Top of Source data
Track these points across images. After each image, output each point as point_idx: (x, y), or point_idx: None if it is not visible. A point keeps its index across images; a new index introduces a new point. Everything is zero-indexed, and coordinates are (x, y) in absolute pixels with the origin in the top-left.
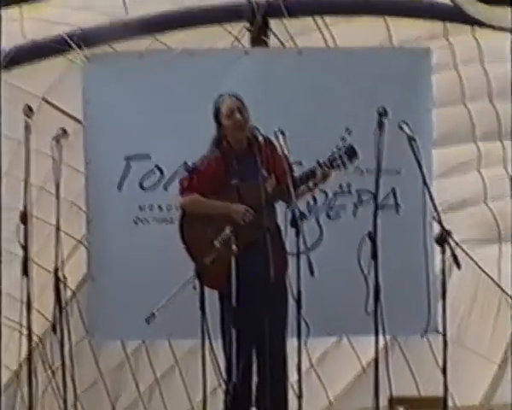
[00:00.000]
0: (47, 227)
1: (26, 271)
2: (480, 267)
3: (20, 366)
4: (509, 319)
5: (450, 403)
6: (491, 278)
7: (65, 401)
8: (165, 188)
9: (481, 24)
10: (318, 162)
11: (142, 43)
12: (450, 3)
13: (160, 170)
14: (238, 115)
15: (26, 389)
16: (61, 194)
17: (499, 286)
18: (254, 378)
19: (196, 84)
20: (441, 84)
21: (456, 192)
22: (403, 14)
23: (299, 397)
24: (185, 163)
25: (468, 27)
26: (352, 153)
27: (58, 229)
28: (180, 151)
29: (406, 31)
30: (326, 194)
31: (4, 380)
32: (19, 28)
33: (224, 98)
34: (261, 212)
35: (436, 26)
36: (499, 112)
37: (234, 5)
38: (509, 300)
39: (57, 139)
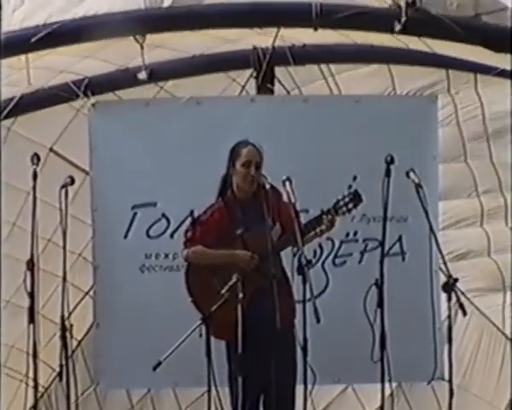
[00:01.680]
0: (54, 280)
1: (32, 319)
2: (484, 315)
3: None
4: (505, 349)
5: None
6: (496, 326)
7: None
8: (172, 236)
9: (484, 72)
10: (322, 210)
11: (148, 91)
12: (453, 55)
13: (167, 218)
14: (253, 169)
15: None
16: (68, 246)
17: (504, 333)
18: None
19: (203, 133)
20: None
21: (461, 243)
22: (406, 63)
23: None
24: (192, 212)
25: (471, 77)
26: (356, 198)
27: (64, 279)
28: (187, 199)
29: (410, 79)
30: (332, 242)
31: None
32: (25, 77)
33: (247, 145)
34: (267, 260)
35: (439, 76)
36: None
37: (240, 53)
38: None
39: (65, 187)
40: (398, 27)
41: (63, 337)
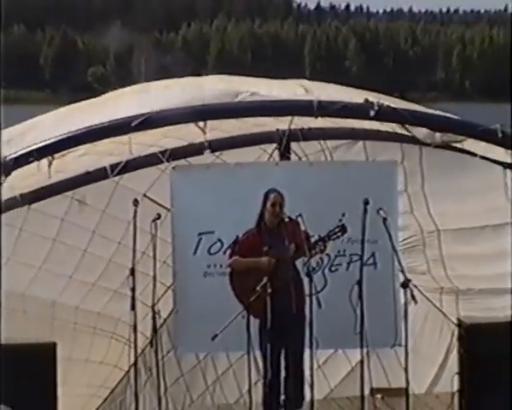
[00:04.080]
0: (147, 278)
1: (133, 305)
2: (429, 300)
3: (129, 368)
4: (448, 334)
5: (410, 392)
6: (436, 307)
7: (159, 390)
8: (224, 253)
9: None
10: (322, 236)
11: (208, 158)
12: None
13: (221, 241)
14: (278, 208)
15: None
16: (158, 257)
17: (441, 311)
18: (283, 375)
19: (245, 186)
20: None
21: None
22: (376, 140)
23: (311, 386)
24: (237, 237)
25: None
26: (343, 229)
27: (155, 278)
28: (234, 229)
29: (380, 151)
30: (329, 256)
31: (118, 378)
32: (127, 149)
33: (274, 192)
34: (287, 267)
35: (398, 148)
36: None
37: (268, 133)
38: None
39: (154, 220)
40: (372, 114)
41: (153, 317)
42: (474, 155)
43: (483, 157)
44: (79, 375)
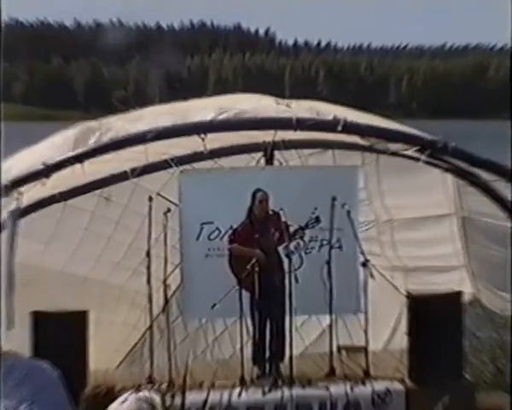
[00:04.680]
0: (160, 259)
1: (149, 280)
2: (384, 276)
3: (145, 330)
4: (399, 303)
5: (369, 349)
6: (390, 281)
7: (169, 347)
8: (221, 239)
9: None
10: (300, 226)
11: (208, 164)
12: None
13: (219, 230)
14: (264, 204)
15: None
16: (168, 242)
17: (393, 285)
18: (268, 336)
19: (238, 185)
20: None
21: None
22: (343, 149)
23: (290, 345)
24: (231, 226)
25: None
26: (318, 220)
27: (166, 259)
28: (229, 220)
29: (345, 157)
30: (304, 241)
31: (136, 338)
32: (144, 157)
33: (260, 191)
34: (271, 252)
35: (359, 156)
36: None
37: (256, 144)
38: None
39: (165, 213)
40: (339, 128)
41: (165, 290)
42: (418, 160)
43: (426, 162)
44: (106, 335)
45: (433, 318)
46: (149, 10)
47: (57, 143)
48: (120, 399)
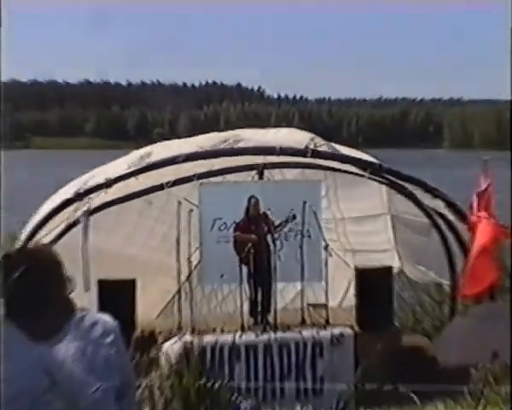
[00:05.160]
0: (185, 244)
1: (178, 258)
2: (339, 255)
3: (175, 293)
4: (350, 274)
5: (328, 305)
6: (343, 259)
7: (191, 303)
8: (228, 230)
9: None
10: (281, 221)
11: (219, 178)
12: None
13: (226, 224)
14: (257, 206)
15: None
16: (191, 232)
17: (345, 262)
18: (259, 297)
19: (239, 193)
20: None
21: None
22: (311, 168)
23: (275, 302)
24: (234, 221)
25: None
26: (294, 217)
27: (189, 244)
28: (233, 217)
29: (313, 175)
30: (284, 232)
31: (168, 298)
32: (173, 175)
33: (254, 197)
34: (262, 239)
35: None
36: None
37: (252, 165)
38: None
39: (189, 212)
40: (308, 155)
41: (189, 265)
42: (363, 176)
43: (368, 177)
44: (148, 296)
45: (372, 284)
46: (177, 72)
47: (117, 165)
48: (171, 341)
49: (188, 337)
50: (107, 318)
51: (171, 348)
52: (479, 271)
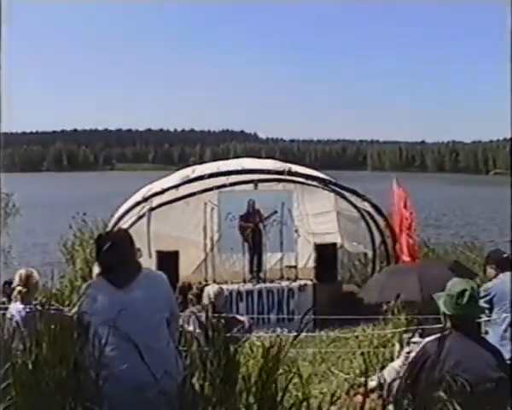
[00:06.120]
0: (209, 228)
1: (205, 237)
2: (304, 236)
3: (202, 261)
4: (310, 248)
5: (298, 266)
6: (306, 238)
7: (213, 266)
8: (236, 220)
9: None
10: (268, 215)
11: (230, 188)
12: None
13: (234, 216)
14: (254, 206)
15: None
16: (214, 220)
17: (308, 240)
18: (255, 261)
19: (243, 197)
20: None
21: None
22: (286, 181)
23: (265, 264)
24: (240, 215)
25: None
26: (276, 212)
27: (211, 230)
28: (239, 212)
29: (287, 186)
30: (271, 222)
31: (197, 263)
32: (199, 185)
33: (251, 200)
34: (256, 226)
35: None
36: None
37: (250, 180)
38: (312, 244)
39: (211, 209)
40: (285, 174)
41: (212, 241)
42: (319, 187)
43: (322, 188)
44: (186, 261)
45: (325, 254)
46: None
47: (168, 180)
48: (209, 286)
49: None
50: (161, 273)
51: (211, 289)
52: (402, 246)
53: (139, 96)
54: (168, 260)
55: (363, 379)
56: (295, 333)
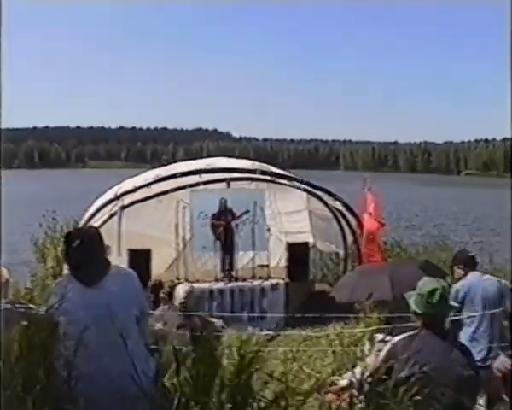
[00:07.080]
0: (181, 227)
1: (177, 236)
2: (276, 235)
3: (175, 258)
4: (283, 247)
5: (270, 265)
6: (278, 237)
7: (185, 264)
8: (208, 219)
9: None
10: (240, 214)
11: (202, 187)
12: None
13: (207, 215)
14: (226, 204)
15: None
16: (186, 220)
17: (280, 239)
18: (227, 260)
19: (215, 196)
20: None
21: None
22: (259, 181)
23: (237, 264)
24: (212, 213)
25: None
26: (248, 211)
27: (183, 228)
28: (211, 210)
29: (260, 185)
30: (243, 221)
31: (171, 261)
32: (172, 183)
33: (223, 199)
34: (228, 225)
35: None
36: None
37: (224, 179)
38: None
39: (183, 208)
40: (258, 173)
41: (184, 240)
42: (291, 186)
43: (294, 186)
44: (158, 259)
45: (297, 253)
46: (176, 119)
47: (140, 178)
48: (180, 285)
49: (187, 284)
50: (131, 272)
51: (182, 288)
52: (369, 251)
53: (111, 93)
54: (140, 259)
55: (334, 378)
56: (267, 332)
Bottom of Source data
Problem details:
Leave the pictures out and return the rest of the material exactly.

Written answer:
Track these points across images. After each image, output each point as point_idx: (x, y), or point_idx: None if it is not visible. A point keeps its index across images; a new index introduces a new point. Everything is zero-indexed, and coordinates are (x, y) in absolute pixels with the origin in the top-left.
[00:00.000]
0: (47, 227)
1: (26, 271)
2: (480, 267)
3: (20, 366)
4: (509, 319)
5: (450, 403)
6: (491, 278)
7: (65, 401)
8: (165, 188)
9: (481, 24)
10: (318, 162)
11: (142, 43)
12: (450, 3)
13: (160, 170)
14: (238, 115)
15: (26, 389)
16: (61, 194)
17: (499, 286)
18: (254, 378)
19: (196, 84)
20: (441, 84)
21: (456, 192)
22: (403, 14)
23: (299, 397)
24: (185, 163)
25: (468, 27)
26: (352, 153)
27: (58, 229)
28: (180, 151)
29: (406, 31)
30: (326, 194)
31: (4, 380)
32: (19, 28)
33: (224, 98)
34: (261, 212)
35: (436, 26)
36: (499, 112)
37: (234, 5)
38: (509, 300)
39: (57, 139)
[00:01.680]
0: (54, 280)
1: (32, 319)
2: (484, 315)
3: None
4: (505, 349)
5: None
6: (496, 326)
7: None
8: (172, 236)
9: (484, 72)
10: (322, 210)
11: (148, 91)
12: (453, 55)
13: (167, 218)
14: (253, 169)
15: None
16: (68, 246)
17: (504, 333)
18: None
19: (203, 133)
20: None
21: (461, 243)
22: (406, 63)
23: None
24: (192, 212)
25: (471, 77)
26: (356, 198)
27: (64, 279)
28: (187, 199)
29: (410, 79)
30: (332, 242)
31: None
32: (25, 77)
33: (247, 145)
34: (267, 260)
35: (439, 76)
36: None
37: (240, 53)
38: None
39: (65, 187)
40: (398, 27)
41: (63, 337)
[00:04.080]
0: (147, 278)
1: (133, 305)
2: (429, 300)
3: (129, 368)
4: (448, 334)
5: (410, 392)
6: (436, 307)
7: (159, 390)
8: (224, 253)
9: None
10: (322, 236)
11: (208, 158)
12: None
13: (221, 241)
14: (278, 208)
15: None
16: (158, 257)
17: (441, 311)
18: (283, 375)
19: (245, 186)
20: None
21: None
22: (376, 140)
23: (311, 386)
24: (237, 237)
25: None
26: (343, 229)
27: (155, 278)
28: (234, 229)
29: (380, 151)
30: (329, 256)
31: (118, 378)
32: (127, 149)
33: (274, 192)
34: (287, 267)
35: (398, 148)
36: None
37: (268, 133)
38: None
39: (154, 220)
40: (372, 114)
41: (153, 317)
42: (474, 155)
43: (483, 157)
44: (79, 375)
[00:04.680]
0: (160, 259)
1: (149, 280)
2: (384, 276)
3: (145, 330)
4: (399, 303)
5: (369, 349)
6: (390, 281)
7: (169, 347)
8: (221, 239)
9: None
10: (300, 226)
11: (208, 164)
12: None
13: (219, 230)
14: (264, 204)
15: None
16: (168, 242)
17: (393, 285)
18: (268, 336)
19: (238, 185)
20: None
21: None
22: (343, 149)
23: (290, 345)
24: (231, 226)
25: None
26: (318, 220)
27: (166, 259)
28: (229, 220)
29: (345, 157)
30: (304, 241)
31: (136, 338)
32: (144, 157)
33: (260, 191)
34: (271, 252)
35: (359, 156)
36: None
37: (256, 144)
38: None
39: (165, 213)
40: (339, 128)
41: (165, 290)
42: (418, 160)
43: (426, 162)
44: (106, 335)
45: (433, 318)
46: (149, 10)
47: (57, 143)
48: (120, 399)
[00:05.160]
0: (185, 244)
1: (178, 258)
2: (339, 255)
3: (175, 293)
4: (350, 274)
5: (328, 305)
6: (343, 259)
7: (191, 303)
8: (228, 230)
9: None
10: (281, 221)
11: (219, 178)
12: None
13: (226, 224)
14: (257, 206)
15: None
16: (191, 232)
17: (345, 262)
18: (259, 297)
19: (239, 193)
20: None
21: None
22: (311, 168)
23: (275, 302)
24: (234, 221)
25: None
26: (294, 217)
27: (189, 244)
28: (233, 217)
29: (313, 175)
30: (284, 232)
31: (168, 298)
32: (173, 175)
33: (254, 197)
34: (262, 239)
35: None
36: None
37: (252, 165)
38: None
39: (189, 212)
40: (308, 155)
41: (189, 265)
42: (363, 176)
43: (368, 177)
44: (148, 296)
45: (372, 284)
46: (177, 72)
47: (117, 165)
48: (171, 341)
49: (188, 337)
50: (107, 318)
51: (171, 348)
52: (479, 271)
[00:06.120]
0: (209, 228)
1: (205, 237)
2: (304, 236)
3: (202, 261)
4: (310, 248)
5: (298, 266)
6: (306, 238)
7: (213, 266)
8: (236, 220)
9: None
10: (268, 215)
11: (230, 188)
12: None
13: (234, 216)
14: (254, 206)
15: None
16: (214, 220)
17: (308, 240)
18: (255, 261)
19: (243, 197)
20: None
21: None
22: (286, 181)
23: (265, 264)
24: (240, 215)
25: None
26: (276, 212)
27: (211, 230)
28: (239, 212)
29: (287, 186)
30: (271, 222)
31: (197, 263)
32: (199, 185)
33: (251, 200)
34: (256, 226)
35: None
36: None
37: (250, 180)
38: (312, 244)
39: (211, 209)
40: (285, 174)
41: (212, 241)
42: (319, 187)
43: (322, 188)
44: (186, 261)
45: (325, 254)
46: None
47: (168, 180)
48: (209, 286)
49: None
50: (161, 273)
51: (211, 289)
52: (402, 246)
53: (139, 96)
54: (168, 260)
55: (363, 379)
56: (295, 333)
[00:07.080]
0: (181, 227)
1: (177, 236)
2: (276, 235)
3: (175, 258)
4: (283, 247)
5: (270, 265)
6: (278, 237)
7: (185, 264)
8: (208, 219)
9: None
10: (240, 214)
11: (202, 187)
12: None
13: (207, 215)
14: (226, 204)
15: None
16: (186, 220)
17: (280, 239)
18: (227, 260)
19: (215, 196)
20: None
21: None
22: (259, 181)
23: (237, 264)
24: (212, 213)
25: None
26: (248, 211)
27: (183, 228)
28: (211, 210)
29: (260, 185)
30: (243, 221)
31: (171, 261)
32: (172, 183)
33: (223, 199)
34: (228, 225)
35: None
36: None
37: (224, 179)
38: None
39: (183, 208)
40: (258, 173)
41: (184, 240)
42: (291, 186)
43: (294, 186)
44: (158, 259)
45: (297, 253)
46: (176, 119)
47: (140, 178)
48: (180, 285)
49: (187, 284)
50: (131, 272)
51: (182, 288)
52: (369, 251)
53: (111, 93)
54: (140, 259)
55: (334, 378)
56: (267, 332)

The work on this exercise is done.